-- Assigned task --
Each line that includes the word "pixels" should be copied from the records.

-- Records to process --
__________________________________________________
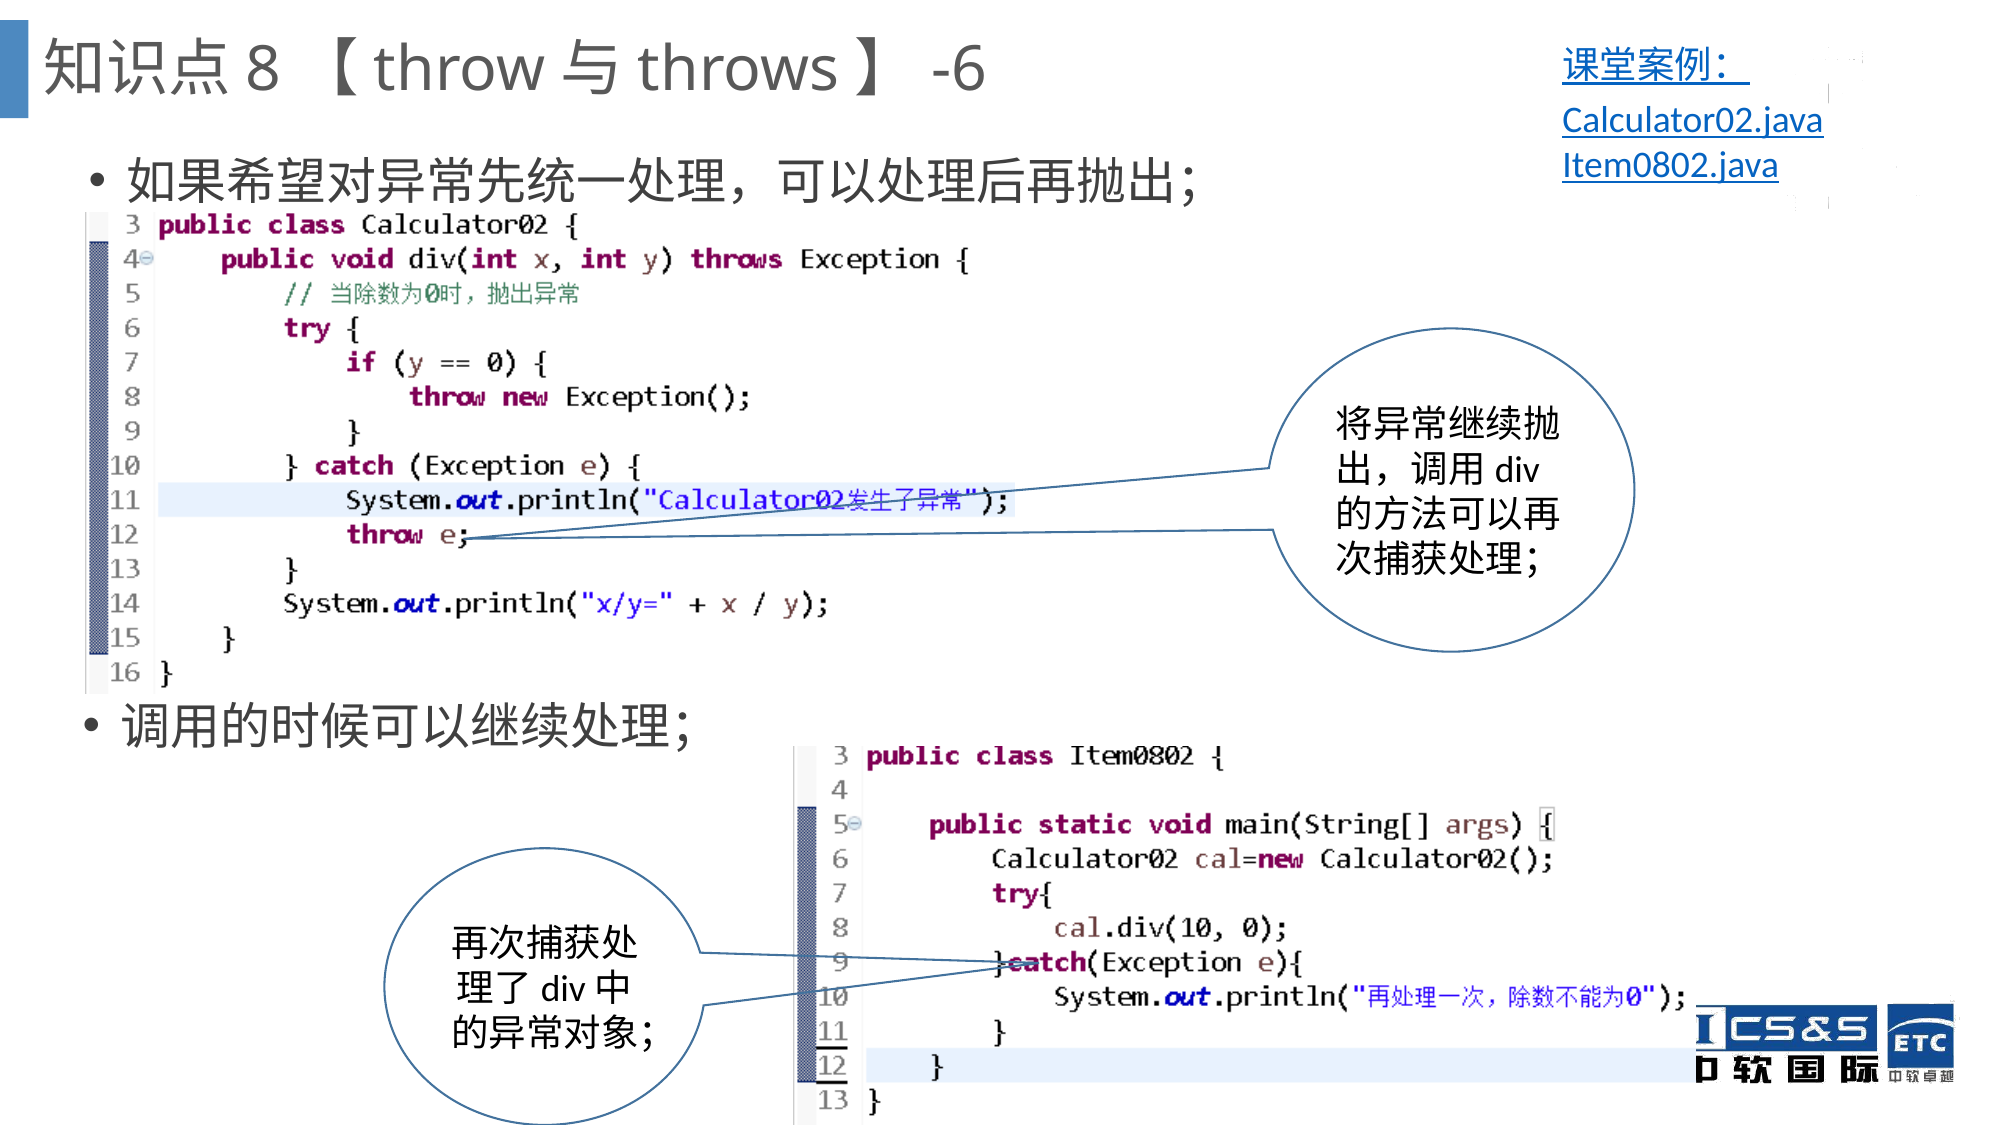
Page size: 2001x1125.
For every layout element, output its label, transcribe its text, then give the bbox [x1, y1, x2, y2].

picture [85, 212, 1016, 694]
picture [793, 746, 1963, 1125]
text_box 再次捕获处理了div中的异常对象； [383, 847, 793, 1125]
text_box 调用的时候可以继续处理； [67, 656, 1931, 771]
text_box 知识点8【throw与throws】-6 [28, 0, 1927, 140]
text_box 课堂案例：Calculator02.java Item0802.java [1547, 33, 1890, 193]
list 如果希望对异常先统一处理，可以处理后再抛出； [73, 112, 1938, 321]
text_box 将异常继续抛出，调用div的方法可以再次捕获处理； [1016, 327, 1636, 653]
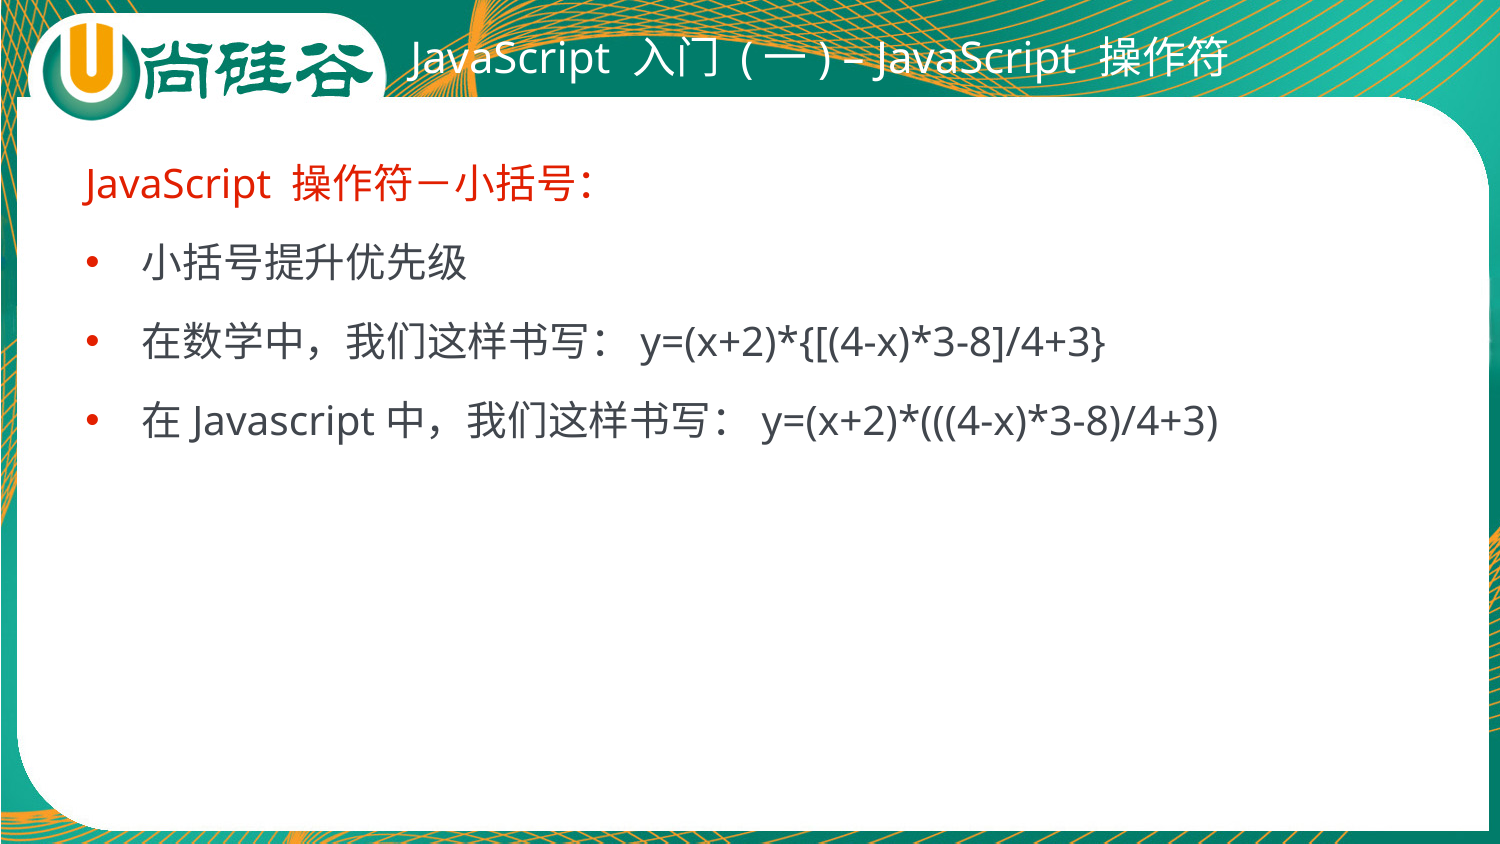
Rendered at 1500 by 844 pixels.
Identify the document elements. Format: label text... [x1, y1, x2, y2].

picture [0, 0, 1500, 844]
title JavaScript 入门 (一) – JavaScript 操作符 [395, 19, 1400, 94]
list JavaScript 操作符－小括号： 小括号提升优先级 在数学中，我们这样书写：y=(x+2)*{[(4-x)*3-8]/4+3} 在Javascript中，我们这样书写：y=(x+2)*(((4-x)*3-8)/4+3) [70, 135, 1430, 788]
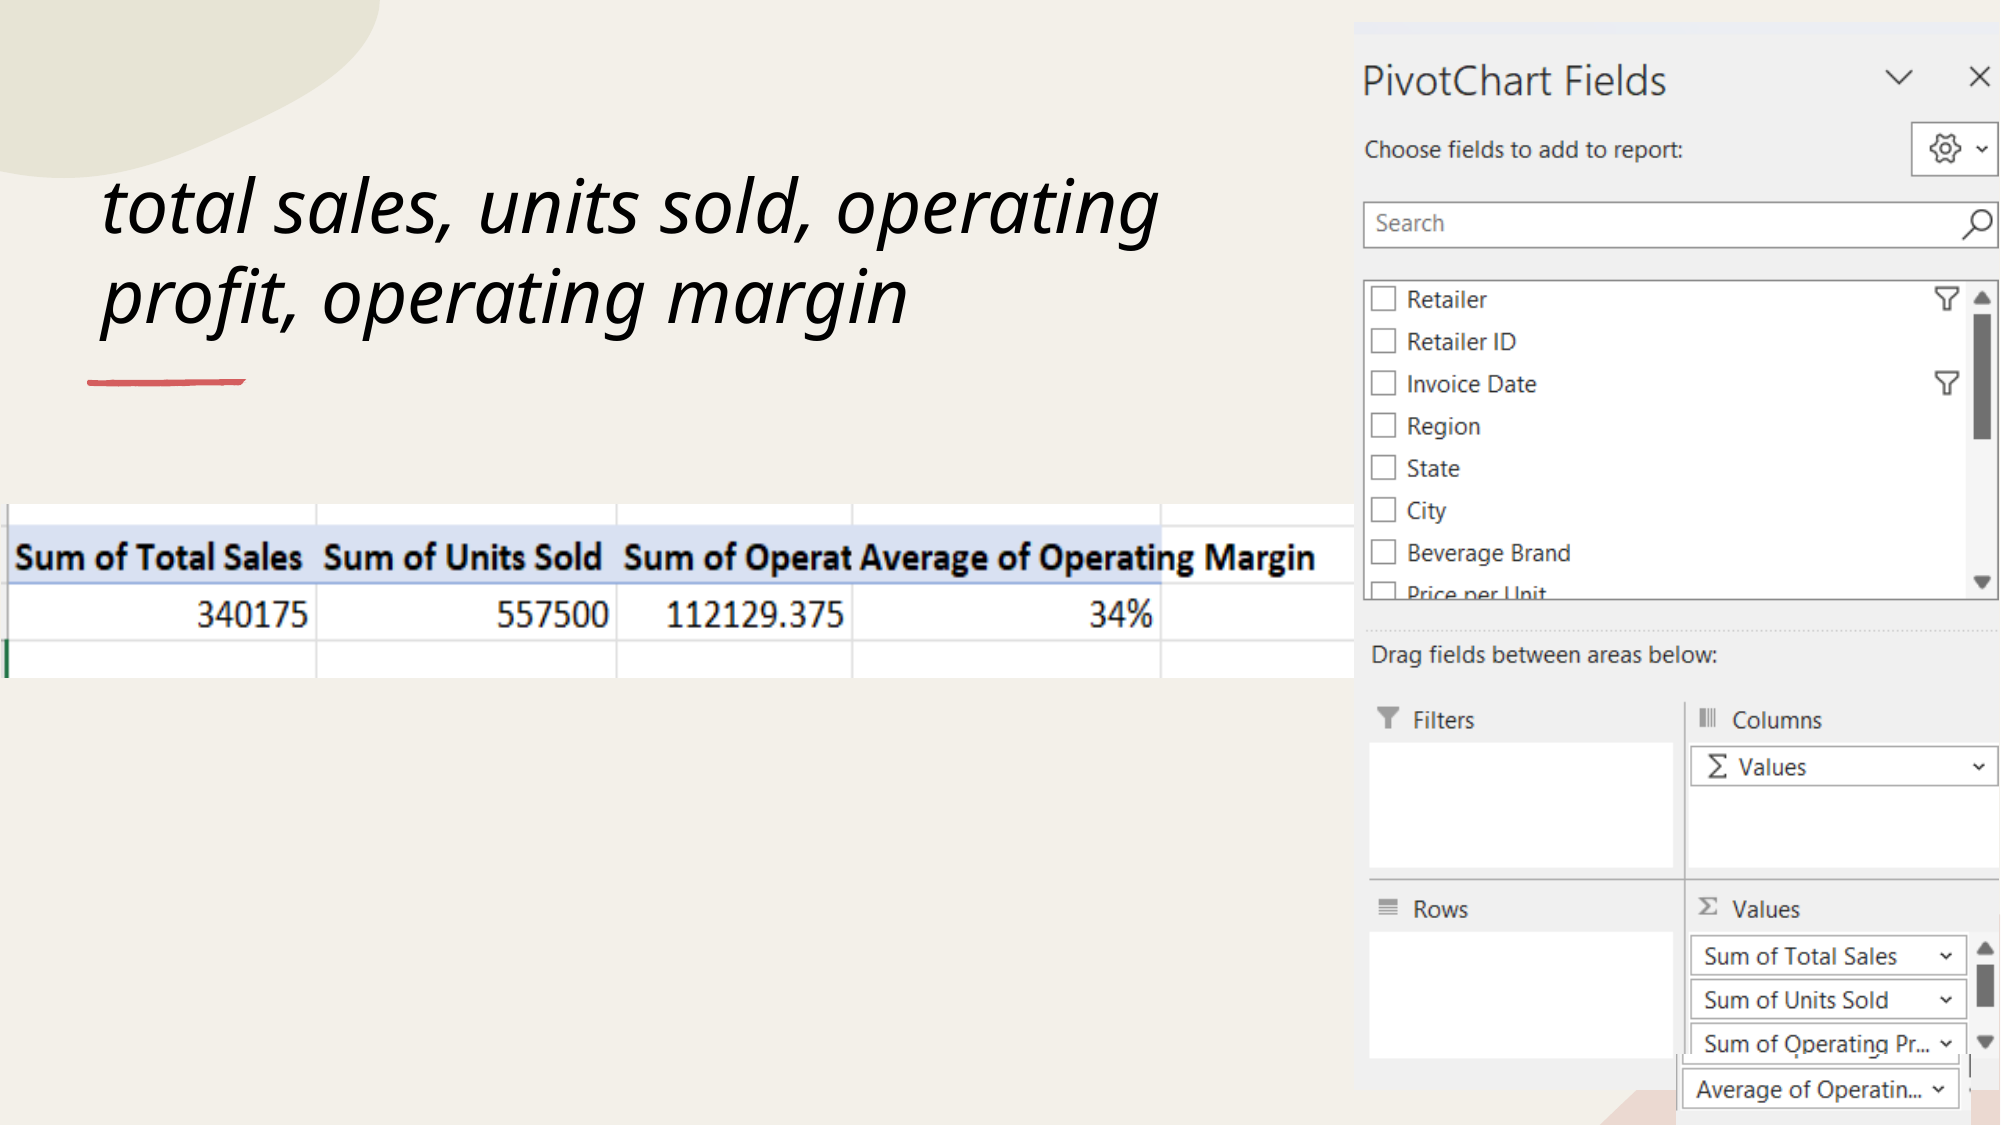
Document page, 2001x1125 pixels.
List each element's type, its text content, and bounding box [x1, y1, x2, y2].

title total sales, units sold, operating profit, operating margin [86, 129, 1317, 347]
picture [1354, 22, 1999, 1125]
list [1, 504, 1354, 678]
__________________________________________________
-- Result --
Rendered at 1500 by 844 pixels.
Document page, 2001x1125 pixels.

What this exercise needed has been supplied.